Medicines gain counterfeit system
Source: Jornal Nacional - TV - RJ - 02/11/2009
Medicines sold in Brazil will gain a security system against counterfeits. The technology is already used in other products will allow to track where the medicines have passed until they reach the consumer.
Appearance alone is not enough. Before buying cabbage, bananas, peppers, now, the townspeople want to know more about the farm. In a supermarket in São Paulo, fruits and vegetables have a number. With this kind of RG, the consumer can check on the internet where they were produced.

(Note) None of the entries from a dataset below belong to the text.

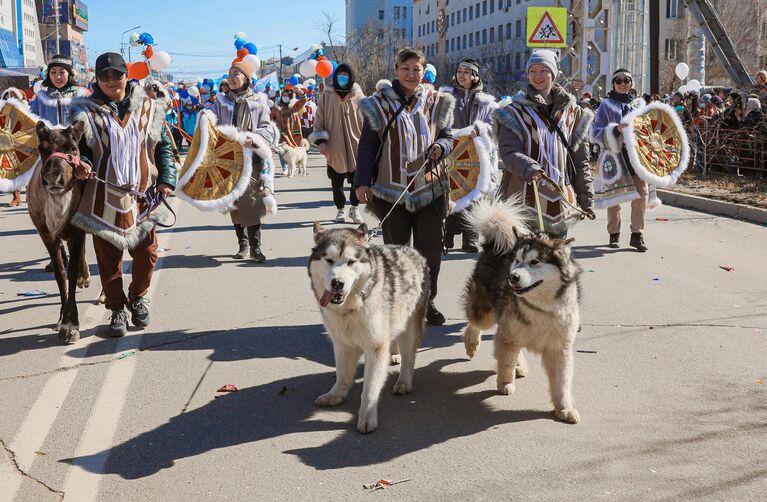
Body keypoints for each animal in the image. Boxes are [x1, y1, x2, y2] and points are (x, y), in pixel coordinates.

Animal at [308, 223, 428, 432]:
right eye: (328, 260)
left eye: (351, 262)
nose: (337, 283)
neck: (349, 309)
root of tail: (410, 249)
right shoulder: (342, 344)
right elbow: (342, 375)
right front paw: (336, 395)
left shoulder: (375, 347)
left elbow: (370, 389)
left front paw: (367, 416)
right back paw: (394, 354)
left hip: (410, 326)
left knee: (409, 357)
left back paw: (404, 381)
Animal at [462, 199, 584, 424]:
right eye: (517, 261)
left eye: (535, 262)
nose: (512, 277)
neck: (542, 307)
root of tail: (494, 245)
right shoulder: (509, 331)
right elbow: (506, 361)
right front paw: (505, 383)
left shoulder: (559, 347)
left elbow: (562, 381)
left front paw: (564, 408)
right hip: (486, 313)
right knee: (475, 323)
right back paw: (471, 343)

"We are able to understand where in the chain there may have been a certain occurrence and act on that point, making it possible for the consumer to consume a product without harm to his health," says food director Mariângela Ribeiro. In a chemical industry, the concern is to avoid counterfeiting and smuggling. A seal is the bet to reverse losses of 20 million dollars a year. The new anti-fraud label has a holographic seal and a two-dimensional bar code. With an optical reader, it is possible to know when and where it was manufactured. "This customer would then have the security of knowing that that product was produced by the original manufacturer, so that he is not the target of buying a counterfeit product, a stolen product," says the director of the chemical industry, Eduardo Leduc. The pharmaceutical industry also relies on this system to end illegal trade. In the first half of this year, 316 tons of fake drugs were seized, seven times what was collected in the same period in 2008. Several attempts to combat the illegal drug trade have failed. Among them, the “scratch card”. Since 1998, every medicine has an area that, when scraped, reveals the manufacturer's brand. And even that was copied by the counterfeiters. Now, a law determines that as of January 2010, all packages leave the factory with a unique code. It will reveal the location of the medicine and the path it took. In the first phase, factories, distributors and pharmacies will have to install the tracking system. Each time the medicine changes hands, the change is recorded in a database administered by the government. If the consumer suspects that he has bought a counterfeit drug, he can quickly remove the doubt. The move will require business investment. And the government has already warned that it will not allow transfers to the consumer. In 2012, the tracking system will also identify the doctor who prescribed it and the patient who bought the medicine. “It is very valuable information that must be respected the secrecy and privacy of the drug buyer, the patient and the doctor,” says André Montoro Filho, from the Brazilian Institute of Ethics in Competition.